Do this >>
Set out every line of the records as a Markdown table with the columns No. and Text, numbering the lines in order and leaving out any blank ones.

◇ ◇ ◇ ◇ ◇

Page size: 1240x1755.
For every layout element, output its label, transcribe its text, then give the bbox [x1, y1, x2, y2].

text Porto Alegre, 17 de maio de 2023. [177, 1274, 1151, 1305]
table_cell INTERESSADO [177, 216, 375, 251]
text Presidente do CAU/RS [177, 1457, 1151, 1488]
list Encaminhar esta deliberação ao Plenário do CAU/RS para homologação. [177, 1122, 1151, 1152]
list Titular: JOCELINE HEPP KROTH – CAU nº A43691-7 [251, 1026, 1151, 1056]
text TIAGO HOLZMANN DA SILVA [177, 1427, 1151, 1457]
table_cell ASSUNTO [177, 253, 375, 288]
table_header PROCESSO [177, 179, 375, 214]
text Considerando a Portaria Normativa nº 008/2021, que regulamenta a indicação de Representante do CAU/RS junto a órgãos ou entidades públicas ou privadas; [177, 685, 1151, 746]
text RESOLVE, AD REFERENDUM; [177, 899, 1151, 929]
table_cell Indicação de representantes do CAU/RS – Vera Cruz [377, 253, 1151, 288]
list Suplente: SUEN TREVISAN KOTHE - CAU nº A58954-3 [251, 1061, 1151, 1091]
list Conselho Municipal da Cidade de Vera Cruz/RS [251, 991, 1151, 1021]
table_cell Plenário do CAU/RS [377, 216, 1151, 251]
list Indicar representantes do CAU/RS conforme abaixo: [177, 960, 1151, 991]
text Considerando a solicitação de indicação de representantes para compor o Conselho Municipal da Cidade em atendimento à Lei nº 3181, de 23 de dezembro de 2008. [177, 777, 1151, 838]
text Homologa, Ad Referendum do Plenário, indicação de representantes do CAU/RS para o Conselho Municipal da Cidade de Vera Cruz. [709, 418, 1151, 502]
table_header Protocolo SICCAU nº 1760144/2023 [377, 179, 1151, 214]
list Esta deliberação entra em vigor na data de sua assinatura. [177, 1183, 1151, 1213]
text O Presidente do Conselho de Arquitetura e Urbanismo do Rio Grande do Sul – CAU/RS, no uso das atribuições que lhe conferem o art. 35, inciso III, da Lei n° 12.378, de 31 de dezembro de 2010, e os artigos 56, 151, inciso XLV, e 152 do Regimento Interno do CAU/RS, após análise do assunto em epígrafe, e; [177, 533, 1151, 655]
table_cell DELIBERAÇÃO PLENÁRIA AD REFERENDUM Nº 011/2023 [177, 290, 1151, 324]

◇ ◇ ◇ ◇ ◇

Problem solution >>
| No. | Text |
|---|---|
| 1 | Page size: 1240x1755. |
| 2 | For every layout element, output its label, transcribe its text, then give the bbox [x1, y1, x2, y2]. |
| 3 | text Porto Alegre, 17 de maio de 2023. [177, 1274, 1151, 1305] |
| 4 | table_cell INTERESSADO [177, 216, 375, 251] |
| 5 | text Presidente do CAU/RS [177, 1457, 1151, 1488] |
| 6 | list Encaminhar esta deliberação ao Plenário do CAU/RS para homologação. [177, 1122, 1151, 1152] |
| 7 | list Titular: JOCELINE HEPP KROTH – CAU nº A43691-7 [251, 1026, 1151, 1056] |
| 8 | text TIAGO HOLZMANN DA SILVA [177, 1427, 1151, 1457] |
| 9 | table_cell ASSUNTO [177, 253, 375, 288] |
| 10 | table_header PROCESSO [177, 179, 375, 214] |
| 11 | text Considerando a Portaria Normativa nº 008/2021, que regulamenta a indicação de Representante do CAU/RS junto a órgãos ou entidades públicas ou privadas; [177, 685, 1151, 746] |
| 12 | text RESOLVE, AD REFERENDUM; [177, 899, 1151, 929] |
| 13 | table_cell Indicação de representantes do CAU/RS – Vera Cruz [377, 253, 1151, 288] |
| 14 | list Suplente: SUEN TREVISAN KOTHE - CAU nº A58954-3 [251, 1061, 1151, 1091] |
| 15 | list Conselho Municipal da Cidade de Vera Cruz/RS [251, 991, 1151, 1021] |
| 16 | table_cell Plenário do CAU/RS [377, 216, 1151, 251] |
| 17 | list Indicar representantes do CAU/RS conforme abaixo: [177, 960, 1151, 991] |
| 18 | text Considerando a solicitação de indicação de representantes para compor o Conselho Municipal da Cidade em atendimento à Lei nº 3181, de 23 de dezembro de 2008. [177, 777, 1151, 838] |
| 19 | text Homologa, Ad Referendum do Plenário, indicação de representantes do CAU/RS para o Conselho Municipal da Cidade de Vera Cruz. [709, 418, 1151, 502] |
| 20 | table_header Protocolo SICCAU nº 1760144/2023 [377, 179, 1151, 214] |
| 21 | list Esta deliberação entra em vigor na data de sua assinatura. [177, 1183, 1151, 1213] |
| 22 | text O Presidente do Conselho de Arquitetura e Urbanismo do Rio Grande do Sul – CAU/RS, no uso das atribuições que lhe conferem o art. 35, inciso III, da Lei n° 12.378, de 31 de dezembro de 2010, e os artigos 56, 151, inciso XLV, e 152 do Regimento Interno do CAU/RS, após análise do assunto em epígrafe, e; [177, 533, 1151, 655] |
| 23 | table_cell DELIBERAÇÃO PLENÁRIA AD REFERENDUM Nº 011/2023 [177, 290, 1151, 324] |